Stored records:
—————
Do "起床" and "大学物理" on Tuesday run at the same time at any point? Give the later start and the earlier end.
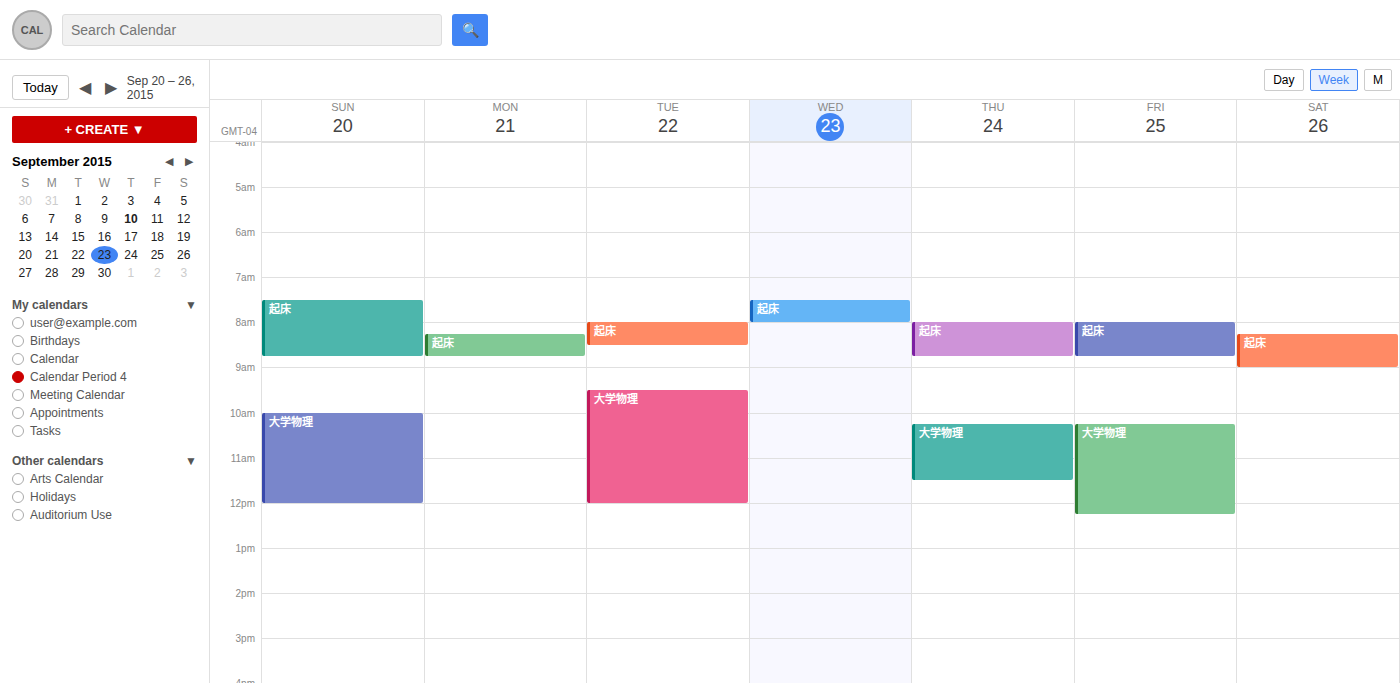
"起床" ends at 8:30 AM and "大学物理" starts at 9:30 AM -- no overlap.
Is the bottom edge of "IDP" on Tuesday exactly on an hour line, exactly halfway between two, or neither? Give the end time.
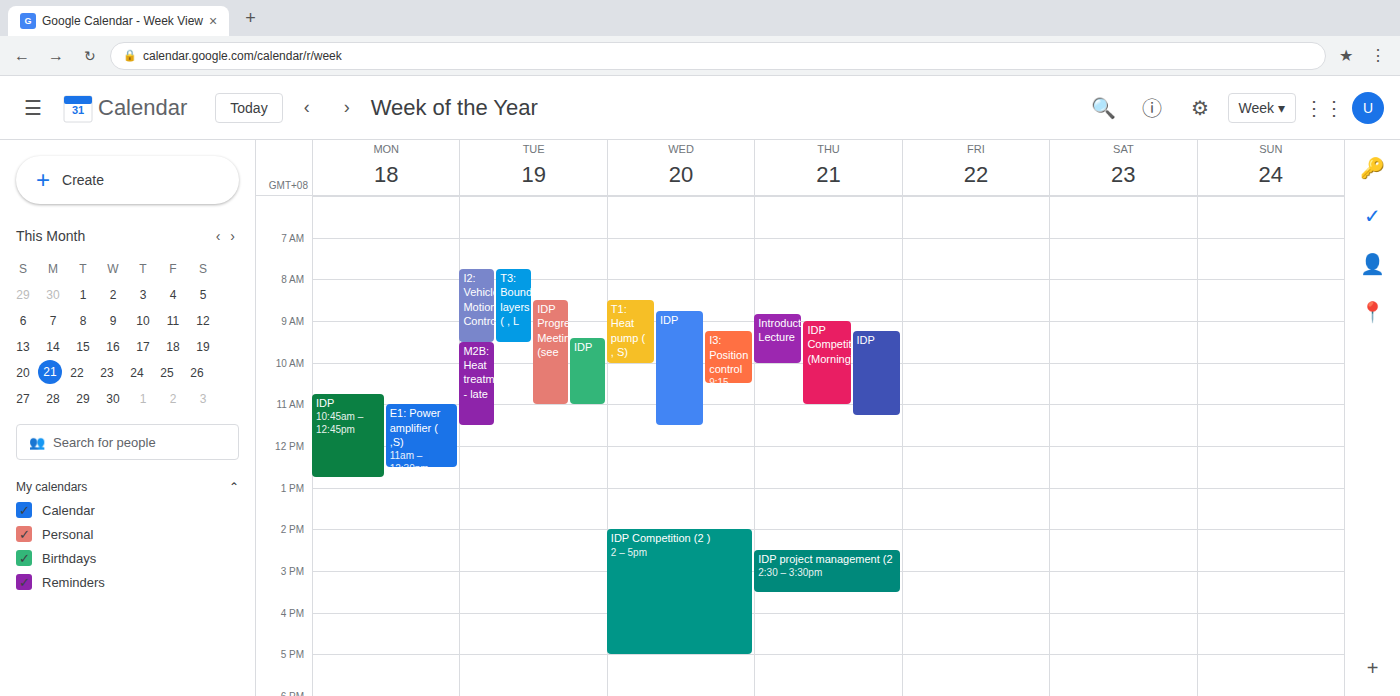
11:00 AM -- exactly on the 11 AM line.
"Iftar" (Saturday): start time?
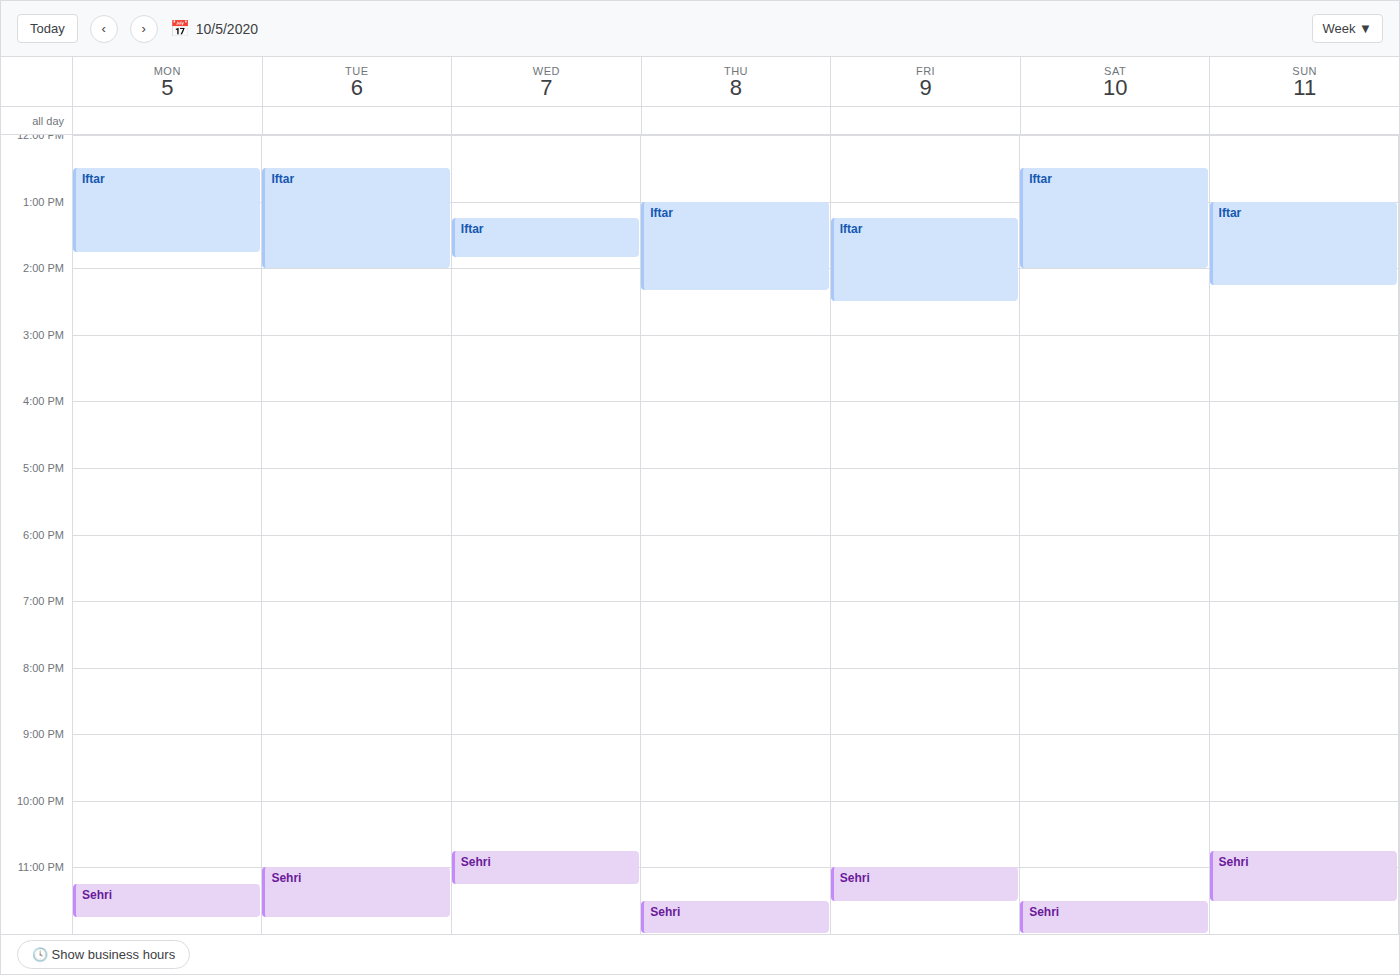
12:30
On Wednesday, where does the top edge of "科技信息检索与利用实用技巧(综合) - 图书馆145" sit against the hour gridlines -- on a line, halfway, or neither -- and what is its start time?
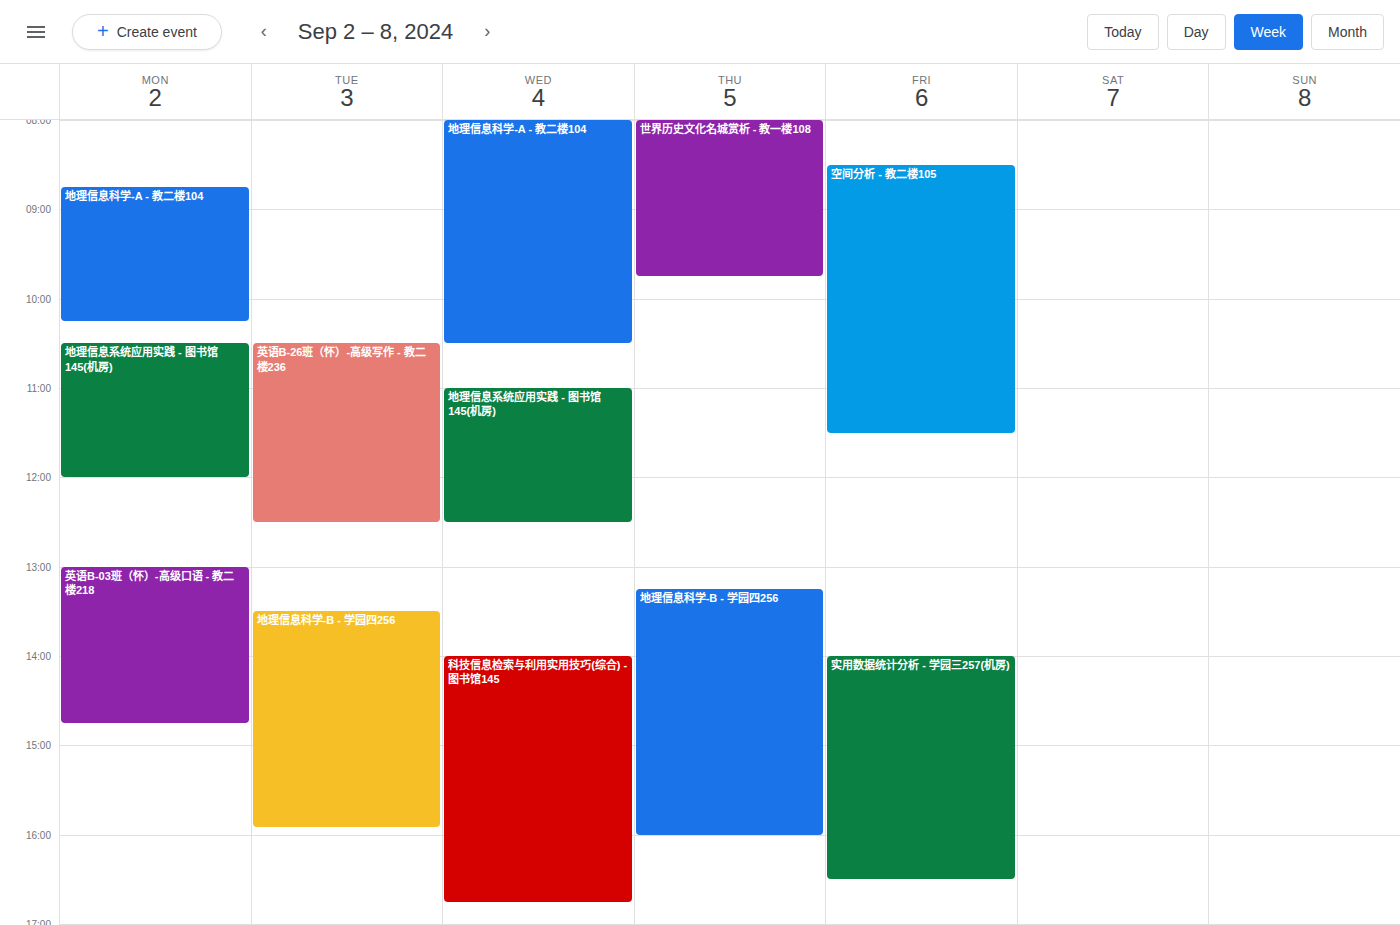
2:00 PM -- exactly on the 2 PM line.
—————
TASK REQUIREMENTS: Can you extract every item above word for word, leaving the pictures out?

RESULT FOR THIS EXERCISE:
Do "起床" and "大学物理" on Tuesday run at the same time at any point? Give the later start and the earlier end.
"起床" ends at 8:30 AM and "大学物理" starts at 9:30 AM -- no overlap.
Is the bottom edge of "IDP" on Tuesday exactly on an hour line, exactly halfway between two, or neither? Give the end time.
11:00 AM -- exactly on the 11 AM line.
"Iftar" (Saturday): start time?
12:30
On Wednesday, where does the top edge of "科技信息检索与利用实用技巧(综合) - 图书馆145" sit against the hour gridlines -- on a line, halfway, or neither -- and what is its start time?
2:00 PM -- exactly on the 2 PM line.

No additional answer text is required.